# Required action
Below are records; reproduce exactly the lines from the one that has "left elbow: (263, 91)" through the one that has "right front paw: (484, 400)", ends included, and nothing more.

# Material provided
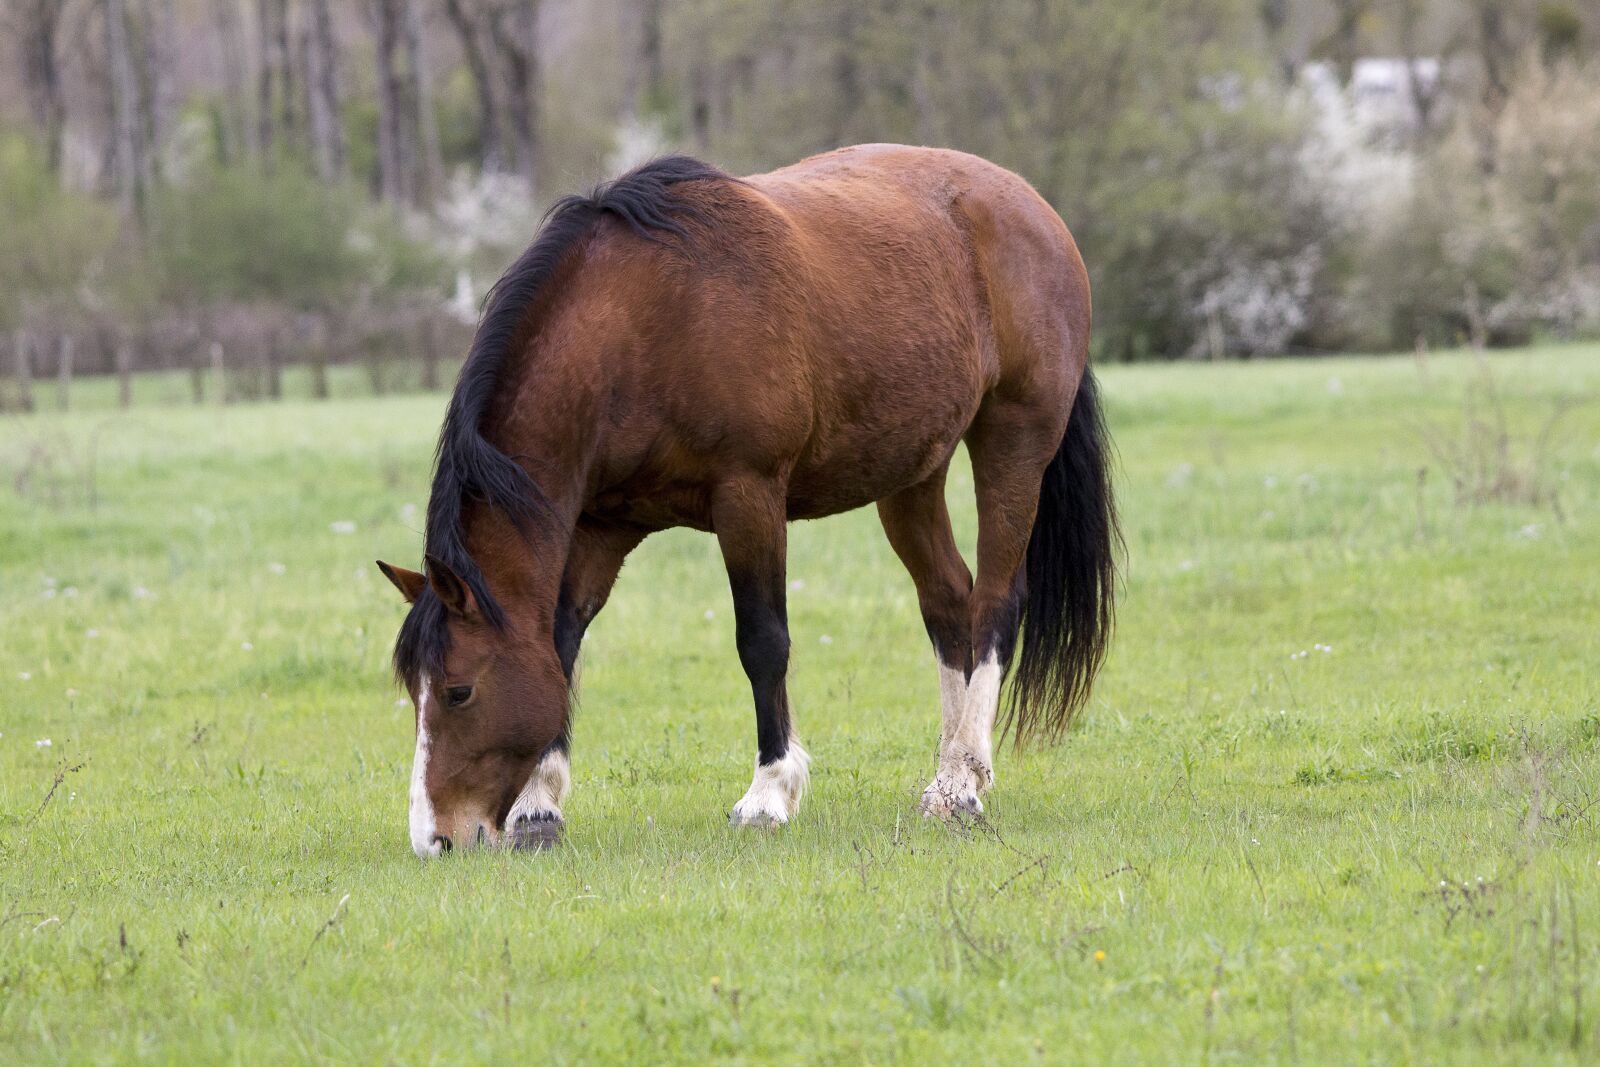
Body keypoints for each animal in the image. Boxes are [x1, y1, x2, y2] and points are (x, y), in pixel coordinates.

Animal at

==

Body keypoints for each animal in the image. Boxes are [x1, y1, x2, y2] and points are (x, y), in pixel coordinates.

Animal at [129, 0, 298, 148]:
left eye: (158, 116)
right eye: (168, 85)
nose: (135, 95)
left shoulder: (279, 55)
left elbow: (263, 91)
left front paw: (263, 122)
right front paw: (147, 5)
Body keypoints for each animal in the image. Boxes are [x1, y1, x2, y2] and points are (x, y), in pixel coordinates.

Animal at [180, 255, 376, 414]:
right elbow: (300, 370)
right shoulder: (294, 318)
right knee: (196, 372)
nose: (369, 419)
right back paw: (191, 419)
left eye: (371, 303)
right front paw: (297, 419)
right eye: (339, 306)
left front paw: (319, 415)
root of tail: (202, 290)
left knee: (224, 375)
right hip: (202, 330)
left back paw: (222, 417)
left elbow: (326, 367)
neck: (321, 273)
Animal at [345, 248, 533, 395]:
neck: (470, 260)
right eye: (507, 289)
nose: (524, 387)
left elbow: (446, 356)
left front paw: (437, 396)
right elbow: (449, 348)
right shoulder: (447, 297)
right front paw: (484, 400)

# Answer below
left elbow: (263, 91)
left front paw: (263, 122)
right front paw: (147, 5)
Body keypoints for each animal in the image. Boxes are [x1, y1, x2, y2] and points are (x, y), in pixel coordinates.

Animal at [180, 255, 376, 414]:
right elbow: (300, 370)
right shoulder: (294, 318)
right knee: (196, 372)
nose: (369, 419)
right back paw: (191, 419)
left eye: (371, 303)
right front paw: (297, 419)
right eye: (339, 306)
left front paw: (319, 415)
root of tail: (202, 290)
left knee: (224, 375)
right hip: (202, 330)
left back paw: (222, 417)
left elbow: (326, 367)
neck: (321, 273)
Animal at [345, 248, 533, 395]:
neck: (470, 260)
right eye: (507, 289)
nose: (524, 387)
left elbow: (446, 356)
left front paw: (437, 396)
right elbow: (449, 348)
right shoulder: (447, 297)
right front paw: (484, 400)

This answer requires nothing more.